In a tidal disruption event, an unfortunate star passes too close to a dormant supermassive black hole and gets torn apart by tidal forces, feeding the black hole for a short time. Astronomers use distinctive observational signatures to detect these events, but they are not seeing nearly as many tidal disruption events as theory says they should.
A recent study by UC Santa Cruz researchers suggests that astronomers might be missing many of these events because of how the streams of shredded stars fall onto the black hole. James Guillochon, who earned his Ph.D. at UC Santa Cruz and is now at the Harvard-Smithsonian Center for Astrophysics, and Enrico Ramirez-Ruiz, professor and chair of astronomy and astrophysics, based their analysis on a series of computer simulations of tidal disruption events. They reported their findings in a paper published August 20 in the Astrophysical Journal.
When a black hole tears a star apart, the star’s material is stretched out into what’s known as a tidal stream. That stream continues on a trajectory around the black hole, with roughly half the material eventually falling back on the black hole, whipping around it in a series of orbits. Where those orbits intersect each other, the material smashes together and circularizes, forming a disk that then accretes onto the black hole.
Astronomers don’t observe anything until after the tidal streams collide and the material begins to accrete onto the black hole.

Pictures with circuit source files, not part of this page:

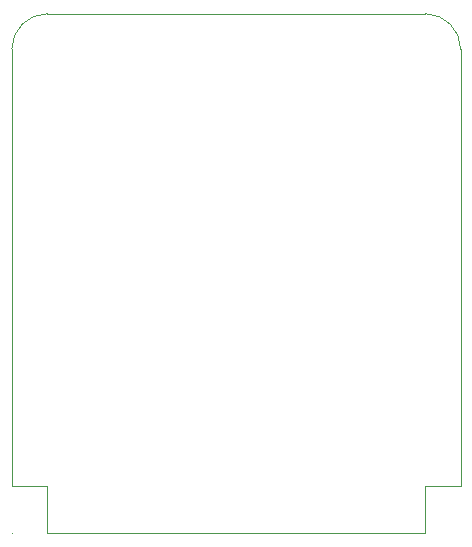
<source format=gbo>
G04 (created by PCBNEW (2013-07-07 BZR 4022)-stable) date 2026/02/15 0:01:33*
%MOIN*%
G04 Gerber Fmt 3.4, Leading zero omitted, Abs format*
%FSLAX34Y34*%
G01*
G70*
G90*
G04 APERTURE LIST*
%ADD10C,0.00590551*%
%ADD11C,0.00393701*%
G04 APERTURE END LIST*
G54D10*
G54D11*
X0Y0D02*
G75*
G03X0Y0I0J0D01*
G74*
G01*
X0Y0D02*
X0Y0D01*
X0Y0D02*
X0Y0D01*
X0Y0D02*
G75*
G03X0Y0I0J0D01*
G74*
G01*
X0Y0D02*
X0Y0D01*
X0Y0D02*
X0Y0D01*
X0Y0D02*
G75*
G03X0Y0I0J0D01*
G74*
G01*
X0Y0D02*
X0Y0D01*
X0Y0D02*
X0Y0D01*
X14960Y16141D02*
G75*
G03X13779Y17322I-1181J0D01*
G74*
G01*
X1181Y17322D02*
G75*
G03X0Y16141I0J-1181D01*
G74*
G01*
X1181Y17322D02*
X13779Y17322D01*
X14960Y1574D02*
X14960Y16141D01*
X13779Y1574D02*
X14960Y1574D01*
X13779Y0D02*
X13779Y1574D01*
X1181Y0D02*
X13779Y0D01*
X1181Y1574D02*
X1181Y0D01*
X0Y1574D02*
X1181Y1574D01*
X0Y16141D02*
X0Y1574D01*
M02*

</source>
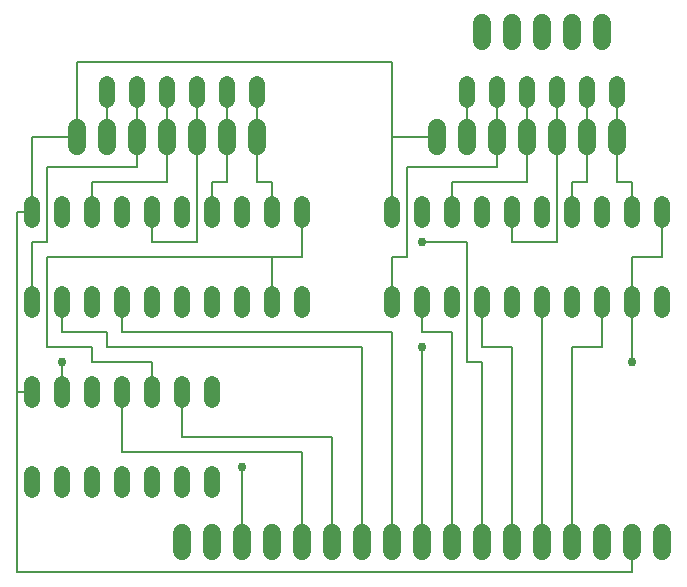
<source format=gbr>
G04 EAGLE Gerber RS-274X export*
G75*
%MOMM*%
%FSLAX34Y34*%
%LPD*%
%INTop Copper*%
%IPPOS*%
%AMOC8*
5,1,8,0,0,1.08239X$1,22.5*%
G01*
%ADD10C,1.320800*%
%ADD11C,1.524000*%
%ADD12C,0.152400*%
%ADD13C,0.756400*%


D10*
X88900Y425196D02*
X88900Y438404D01*
X114300Y438404D02*
X114300Y425196D01*
X139700Y425196D02*
X139700Y438404D01*
X165100Y438404D02*
X165100Y425196D01*
X190500Y425196D02*
X190500Y438404D01*
X215900Y438404D02*
X215900Y425196D01*
X393700Y425196D02*
X393700Y438404D01*
X419100Y438404D02*
X419100Y425196D01*
X444500Y425196D02*
X444500Y438404D01*
X469900Y438404D02*
X469900Y425196D01*
X495300Y425196D02*
X495300Y438404D01*
X520700Y438404D02*
X520700Y425196D01*
X558800Y336804D02*
X558800Y323596D01*
X533400Y323596D02*
X533400Y336804D01*
X406400Y336804D02*
X406400Y323596D01*
X381000Y323596D02*
X381000Y336804D01*
X508000Y336804D02*
X508000Y323596D01*
X482600Y323596D02*
X482600Y336804D01*
X431800Y336804D02*
X431800Y323596D01*
X457200Y323596D02*
X457200Y336804D01*
X355600Y336804D02*
X355600Y323596D01*
X330200Y323596D02*
X330200Y336804D01*
X330200Y260604D02*
X330200Y247396D01*
X355600Y247396D02*
X355600Y260604D01*
X381000Y260604D02*
X381000Y247396D01*
X406400Y247396D02*
X406400Y260604D01*
X431800Y260604D02*
X431800Y247396D01*
X457200Y247396D02*
X457200Y260604D01*
X482600Y260604D02*
X482600Y247396D01*
X508000Y247396D02*
X508000Y260604D01*
X533400Y260604D02*
X533400Y247396D01*
X558800Y247396D02*
X558800Y260604D01*
X177800Y184404D02*
X177800Y171196D01*
X152400Y171196D02*
X152400Y184404D01*
X25400Y184404D02*
X25400Y171196D01*
X25400Y108204D02*
X25400Y94996D01*
X127000Y171196D02*
X127000Y184404D01*
X101600Y184404D02*
X101600Y171196D01*
X50800Y171196D02*
X50800Y184404D01*
X76200Y184404D02*
X76200Y171196D01*
X50800Y108204D02*
X50800Y94996D01*
X76200Y94996D02*
X76200Y108204D01*
X101600Y108204D02*
X101600Y94996D01*
X127000Y94996D02*
X127000Y108204D01*
X152400Y108204D02*
X152400Y94996D01*
X177800Y94996D02*
X177800Y108204D01*
X254000Y323596D02*
X254000Y336804D01*
X228600Y336804D02*
X228600Y323596D01*
X101600Y323596D02*
X101600Y336804D01*
X76200Y336804D02*
X76200Y323596D01*
X203200Y323596D02*
X203200Y336804D01*
X177800Y336804D02*
X177800Y323596D01*
X127000Y323596D02*
X127000Y336804D01*
X152400Y336804D02*
X152400Y323596D01*
X50800Y323596D02*
X50800Y336804D01*
X25400Y336804D02*
X25400Y323596D01*
X25400Y260604D02*
X25400Y247396D01*
X50800Y247396D02*
X50800Y260604D01*
X76200Y260604D02*
X76200Y247396D01*
X101600Y247396D02*
X101600Y260604D01*
X127000Y260604D02*
X127000Y247396D01*
X152400Y247396D02*
X152400Y260604D01*
X177800Y260604D02*
X177800Y247396D01*
X203200Y247396D02*
X203200Y260604D01*
X228600Y260604D02*
X228600Y247396D01*
X254000Y247396D02*
X254000Y260604D01*
D11*
X152400Y58420D02*
X152400Y43180D01*
X177800Y43180D02*
X177800Y58420D01*
X203200Y58420D02*
X203200Y43180D01*
X228600Y43180D02*
X228600Y58420D01*
X254000Y58420D02*
X254000Y43180D01*
X279400Y43180D02*
X279400Y58420D01*
X304800Y58420D02*
X304800Y43180D01*
X330200Y43180D02*
X330200Y58420D01*
X355600Y58420D02*
X355600Y43180D01*
X381000Y43180D02*
X381000Y58420D01*
X406400Y58420D02*
X406400Y43180D01*
X431800Y43180D02*
X431800Y58420D01*
X457200Y58420D02*
X457200Y43180D01*
X482600Y43180D02*
X482600Y58420D01*
X508000Y58420D02*
X508000Y43180D01*
X533400Y43180D02*
X533400Y58420D01*
X558800Y58420D02*
X558800Y43180D01*
X406400Y474980D02*
X406400Y490220D01*
X431800Y490220D02*
X431800Y474980D01*
X457200Y474980D02*
X457200Y490220D01*
X482600Y490220D02*
X482600Y474980D01*
X508000Y474980D02*
X508000Y490220D01*
X368300Y401320D02*
X368300Y386080D01*
X393700Y386080D02*
X393700Y401320D01*
X419100Y401320D02*
X419100Y386080D01*
X444500Y386080D02*
X444500Y401320D01*
X469900Y401320D02*
X469900Y386080D01*
X495300Y386080D02*
X495300Y401320D01*
X520700Y401320D02*
X520700Y386080D01*
X63500Y386080D02*
X63500Y401320D01*
X88900Y401320D02*
X88900Y386080D01*
X114300Y386080D02*
X114300Y401320D01*
X139700Y401320D02*
X139700Y386080D01*
X165100Y386080D02*
X165100Y401320D01*
X190500Y401320D02*
X190500Y386080D01*
X215900Y386080D02*
X215900Y401320D01*
D12*
X203200Y114300D02*
X203200Y50800D01*
D13*
X203200Y114300D03*
D12*
X254000Y127000D02*
X254000Y50800D01*
X254000Y127000D02*
X101600Y127000D01*
X101600Y177800D01*
X279400Y139700D02*
X279400Y50800D01*
X279400Y139700D02*
X152400Y139700D01*
X152400Y177800D01*
X558800Y292100D02*
X558800Y330200D01*
X558800Y292100D02*
X533400Y292100D01*
X533400Y254000D01*
X50800Y203200D02*
X50800Y177800D01*
D13*
X50800Y203200D03*
X533400Y203200D03*
D12*
X533400Y254000D01*
X304800Y215900D02*
X304800Y50800D01*
X304800Y215900D02*
X88900Y215900D01*
X88900Y228600D01*
X50800Y228600D01*
X50800Y254000D01*
X330200Y228600D02*
X330200Y50800D01*
X330200Y228600D02*
X101600Y228600D01*
X101600Y254000D01*
X355600Y215900D02*
X355600Y50800D01*
D13*
X355600Y215900D03*
D12*
X381000Y228600D02*
X381000Y50800D01*
X381000Y228600D02*
X355600Y228600D01*
X355600Y254000D01*
X393700Y203200D02*
X393700Y304800D01*
X355600Y304800D01*
X406400Y203200D02*
X406400Y50800D01*
X406400Y203200D02*
X393700Y203200D01*
D13*
X355600Y304800D03*
D12*
X431800Y215900D02*
X431800Y50800D01*
X431800Y215900D02*
X406400Y215900D01*
X406400Y254000D01*
X457200Y254000D02*
X457200Y50800D01*
X482600Y50800D02*
X482600Y215900D01*
X508000Y215900D01*
X508000Y254000D01*
X215900Y393700D02*
X215900Y431800D01*
X215900Y393700D02*
X215900Y355600D01*
X228600Y355600D01*
X228600Y330200D01*
X190500Y393700D02*
X190500Y431800D01*
X190500Y393700D02*
X190500Y355600D01*
X177800Y355600D01*
X177800Y330200D01*
X165100Y393700D02*
X165100Y431800D01*
X165100Y304800D02*
X127000Y304800D01*
X127000Y330200D01*
X165100Y304800D02*
X165100Y393700D01*
X139700Y393700D02*
X139700Y431800D01*
X76200Y355600D02*
X76200Y330200D01*
X139700Y355600D02*
X139700Y393700D01*
X139700Y355600D02*
X76200Y355600D01*
X520700Y393700D02*
X520700Y431800D01*
X520700Y393700D02*
X520700Y381000D01*
X533400Y355600D02*
X533400Y330200D01*
X533400Y355600D02*
X520700Y355600D01*
X520700Y393700D01*
X495300Y393700D02*
X495300Y431800D01*
X482600Y355600D02*
X482600Y330200D01*
X482600Y355600D02*
X495300Y355600D01*
X495300Y393700D01*
X469900Y393700D02*
X469900Y431800D01*
X469900Y393700D02*
X469900Y381000D01*
X469900Y304800D02*
X431800Y304800D01*
X431800Y330200D01*
X469900Y304800D02*
X469900Y393700D01*
X444500Y393700D02*
X444500Y431800D01*
X444500Y393700D02*
X444500Y381000D01*
X444500Y355600D02*
X381000Y355600D01*
X444500Y355600D02*
X444500Y393700D01*
X381000Y355600D02*
X381000Y330200D01*
X419100Y393700D02*
X419100Y431800D01*
X330200Y292100D02*
X330200Y254000D01*
X330200Y292100D02*
X342900Y292100D01*
X419100Y368300D02*
X419100Y393700D01*
X419100Y368300D02*
X342900Y368300D01*
X342900Y292100D01*
X254000Y292100D02*
X254000Y330200D01*
X254000Y292100D02*
X228600Y292100D01*
X228600Y254000D01*
X127000Y203200D02*
X127000Y177800D01*
X127000Y203200D02*
X76200Y203200D01*
X76200Y215900D01*
X38100Y215900D01*
X38100Y292100D01*
X228600Y292100D01*
X114300Y393700D02*
X114300Y431800D01*
X25400Y304800D02*
X25400Y254000D01*
X38100Y304800D02*
X38100Y368300D01*
X114300Y368300D01*
X114300Y393700D01*
X38100Y304800D02*
X25400Y304800D01*
X25400Y330200D02*
X25400Y393700D01*
X63500Y393700D01*
X25400Y177800D02*
X12700Y177800D01*
X12700Y330200D01*
X25400Y330200D01*
X330200Y393700D02*
X368300Y393700D01*
X330200Y393700D02*
X330200Y330200D01*
X533400Y50800D02*
X533400Y25400D01*
X12700Y25400D01*
X12700Y177800D01*
X63500Y393700D02*
X63500Y457200D01*
X330200Y457200D01*
X330200Y393700D01*
X88900Y393700D02*
X88900Y431800D01*
X393700Y431800D02*
X393700Y393700D01*
M02*

</source>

At that point, they observe a sudden peak in luminosity, which then gradually decreases as the tail end of what’s left of the star accretes and the black hole’s food source eventually runs out.
So why have astronomers only been observing about a tenth as many tidal disruption events (TDEs) as theory predicts they should see? By studying the structure of tidal streams in TDEs, Guillochon and Ramirez-Ruiz have found a potential reason, and the culprit is general relativity.
“It is an effect of general relativity that is modulating the digestion process of the black hole, so the digestion rate depends strongly on the mass of the black hole,” Ramirez-Ruiz said.
The researchers ran a series of simulations of tidal disruption events around black holes of varying masses and spins to see what form the resulting tidal streams take over time. They found that precession of the tidal stream due to the black hole’s gravitational effects changes how the stream interacts with itself, and therefore what astronomers observe. Some cases behave as expected for what’s currently considered a “typical” event, but some do not.
For cases where the relativistic effects are small (such as black holes with masses less than a few million solar masses), the tidal stream collides with itself after only a few windings around the black hole, quickly forming a disk — but the disk forms far from the black hole, so it takes a long time to accrete. As a result, the observed flare can take 100 times longer to peak than typically expected, so these sources may not be identified as tidal disruption events.
Furthermore, for cases where the black hole is both massive and has a spin greater than a certain value (about 20 percent of its maximum allowed spin), the tidal stream doesn’t collide with itself right away. Instead, it can take many windings around the black hole before the first intersection. In these cases, it may potentially be years after a star gets ripped apart before the material accretes and astronomers are able to observe the event.